• **Dataset records**:

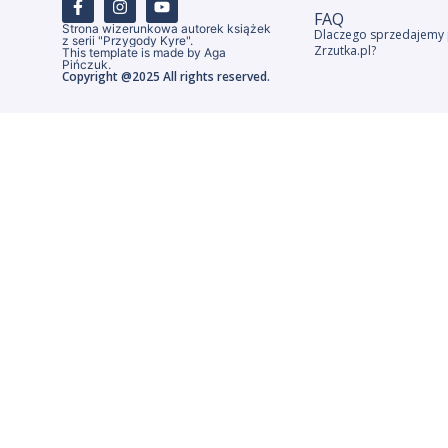
FAQ
Strona wizerunkowa autorek książek
Dlaczego sprzedajemy 
z serii "Przygody Kyre".
Zrzutka.pl?
This template is made by Aga
Pińczuk.
Copyright @2025 All rights reserved.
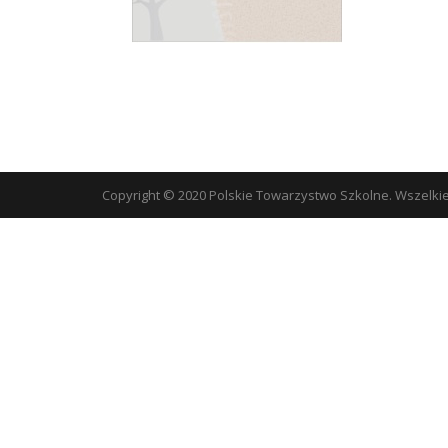
Copyright © 2020 Polskie Towarzystwo Szkolne. Wszelki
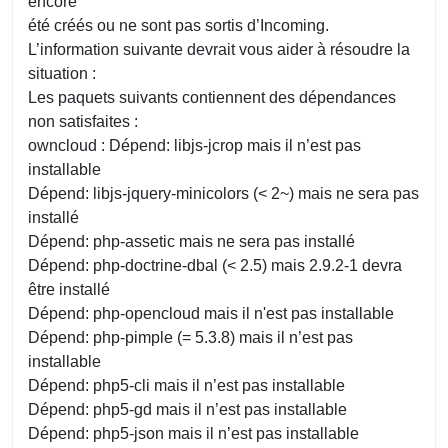
encore
été créés ou ne sont pas sortis d’Incoming.
L’information suivante devrait vous aider à résoudre la
situation :
Les paquets suivants contiennent des dépendances
non satisfaites :
owncloud : Dépend: libjs-jcrop mais il n’est pas
installable
Dépend: libjs-jquery-minicolors (< 2~) mais ne sera pas
installé
Dépend: php-assetic mais ne sera pas installé
Dépend: php-doctrine-dbal (< 2.5) mais 2.9.2-1 devra
être installé
Dépend: php-opencloud mais il n'est pas installable
Dépend: php-pimple (= 5.3.8) mais il n’est pas
installable
Dépend: php5-cli mais il n’est pas installable
Dépend: php5-gd mais il n’est pas installable
Dépend: php5-json mais il n’est pas installable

• **Goal of the exercise**: Each line above is to be duplicated exactly, and the pictures are to be omitted.

• **Expected answer**:
FAQ
Strona wizerunkowa autorek książek
Dlaczego sprzedajemy 
z serii "Przygody Kyre".
Zrzutka.pl?
This template is made by Aga
Pińczuk.
Copyright @2025 All rights reserved.
Copyright © 2020 Polskie Towarzystwo Szkolne. Wszelki
encore
été créés ou ne sont pas sortis d’Incoming.
L’information suivante devrait vous aider à résoudre la
situation :
Les paquets suivants contiennent des dépendances
non satisfaites :
owncloud : Dépend: libjs-jcrop mais il n’est pas
installable
Dépend: libjs-jquery-minicolors (< 2~) mais ne sera pas
installé
Dépend: php-assetic mais ne sera pas installé
Dépend: php-doctrine-dbal (< 2.5) mais 2.9.2-1 devra
être installé
Dépend: php-opencloud mais il n'est pas installable
Dépend: php-pimple (= 5.3.8) mais il n’est pas
installable
Dépend: php5-cli mais il n’est pas installable
Dépend: php5-gd mais il n’est pas installable
Dépend: php5-json mais il n’est pas installable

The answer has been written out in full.